Y el aserto no solo es razonable porque el municipio es la base de la organización política del país sino porque en ellos descansa la calidad de gobierno y de los servicios públicos. Ambas razones obligan a una relación prudente entre los munícipes y el gobierno federal.
Tras las elecciones más recientes, el mapa de la representación municipal del país se recompuso de manera dramática. El país está dividido en dos mil 458 municipios. Tres son las vías para elegir a sus autoridades: entre candidatos de los partidos políticos nacionales, entre aspirantes de partidos locales o por el mecanismo constitucional de usos y costumbres.
392 lo hacen por esta última vía y dos mil 66 por las dos primeras.
El PRI (y ahí radica gran parte de la fuerza que le queda) es el que gobierna más municipios: 514. Le siguen el PAN con 429, Morena con 365, el PRD con 176, el Partido Verde con 120, Movimiento Ciudadano con 103, el Panal con 84 y el PT con 25.

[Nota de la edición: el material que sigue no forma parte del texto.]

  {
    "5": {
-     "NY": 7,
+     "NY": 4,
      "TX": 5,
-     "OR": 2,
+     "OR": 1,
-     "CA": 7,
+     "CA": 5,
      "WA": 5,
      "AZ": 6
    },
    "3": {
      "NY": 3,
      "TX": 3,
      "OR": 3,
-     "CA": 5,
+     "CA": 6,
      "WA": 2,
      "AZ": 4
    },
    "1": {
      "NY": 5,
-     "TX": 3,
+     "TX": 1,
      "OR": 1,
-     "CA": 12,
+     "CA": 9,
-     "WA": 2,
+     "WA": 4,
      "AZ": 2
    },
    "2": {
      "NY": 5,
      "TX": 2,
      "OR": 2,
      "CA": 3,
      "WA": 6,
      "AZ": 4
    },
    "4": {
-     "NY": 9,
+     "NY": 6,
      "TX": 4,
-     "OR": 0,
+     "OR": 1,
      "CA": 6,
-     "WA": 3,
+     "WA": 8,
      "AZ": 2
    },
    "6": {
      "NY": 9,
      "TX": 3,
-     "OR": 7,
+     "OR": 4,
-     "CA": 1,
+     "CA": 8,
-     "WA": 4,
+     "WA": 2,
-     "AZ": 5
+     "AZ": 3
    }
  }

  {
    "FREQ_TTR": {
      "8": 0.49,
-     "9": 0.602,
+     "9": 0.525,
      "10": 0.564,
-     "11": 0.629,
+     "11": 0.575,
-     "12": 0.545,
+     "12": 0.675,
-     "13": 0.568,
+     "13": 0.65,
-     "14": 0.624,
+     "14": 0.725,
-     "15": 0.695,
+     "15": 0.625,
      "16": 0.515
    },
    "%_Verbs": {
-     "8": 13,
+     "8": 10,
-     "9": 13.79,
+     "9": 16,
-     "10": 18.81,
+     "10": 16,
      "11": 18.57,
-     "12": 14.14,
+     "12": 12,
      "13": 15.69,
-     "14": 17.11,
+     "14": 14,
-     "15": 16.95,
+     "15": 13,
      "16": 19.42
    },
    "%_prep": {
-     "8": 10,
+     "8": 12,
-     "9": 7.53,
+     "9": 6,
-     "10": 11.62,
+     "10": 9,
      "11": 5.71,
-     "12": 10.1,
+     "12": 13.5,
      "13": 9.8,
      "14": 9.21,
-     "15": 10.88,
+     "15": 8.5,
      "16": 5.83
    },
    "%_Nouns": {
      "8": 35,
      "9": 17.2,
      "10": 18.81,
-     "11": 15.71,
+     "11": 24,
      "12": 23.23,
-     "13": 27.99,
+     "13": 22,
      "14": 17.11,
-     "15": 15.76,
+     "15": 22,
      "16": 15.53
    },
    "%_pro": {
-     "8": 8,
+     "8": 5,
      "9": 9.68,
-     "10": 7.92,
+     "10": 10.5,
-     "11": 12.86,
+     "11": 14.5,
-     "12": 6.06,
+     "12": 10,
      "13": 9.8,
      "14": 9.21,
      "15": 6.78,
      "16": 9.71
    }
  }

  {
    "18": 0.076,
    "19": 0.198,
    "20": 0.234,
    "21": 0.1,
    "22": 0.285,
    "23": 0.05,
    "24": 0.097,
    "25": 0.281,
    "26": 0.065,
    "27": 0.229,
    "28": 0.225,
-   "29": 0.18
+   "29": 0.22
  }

Los partidos de los alcaldes que protestaron afuera de Palacio Nacional suman la representación de mil 119 municipios, es decir, el 45.5% del total, casi la mitad. Solo por su número, sus demandas son obligadamente atendibles.

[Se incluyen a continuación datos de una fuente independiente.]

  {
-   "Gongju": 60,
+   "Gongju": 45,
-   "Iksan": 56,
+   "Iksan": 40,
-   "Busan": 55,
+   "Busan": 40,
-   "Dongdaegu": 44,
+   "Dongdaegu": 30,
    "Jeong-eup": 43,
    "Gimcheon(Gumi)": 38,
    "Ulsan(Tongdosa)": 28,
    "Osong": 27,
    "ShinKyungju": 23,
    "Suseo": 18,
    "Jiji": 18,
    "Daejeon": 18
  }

Salvo casos excepcionales de un manejo ejemplar en sus finanzas, como Saltillo en Coahuila, Mérida en Yucatán y San Pedro Garza García en Nuevo León, en la gran mayoría impera el desorden. Sus ingresos propios (vía predial u otros municipales) son insuficientes. Por tanto, han crecido sus deudas desmesuradamente y su dependencia de las participaciones federales es absoluta.
La protesta de los alcaldes gaseados parece ser una gran oportunidad para recomponer los términos presupuestales para los municipios. Combatir la corrupción, sí, pero no utilizar ese objetivo virtuoso para asfixiar a alcaldías por haber surgido de la oposición del poder federal en turno. Y eso lleva a que, de una vez por todas, se cancele el esquema que hace de los municipios una rebanada más del pastel para las fuerzas políticas nacionales.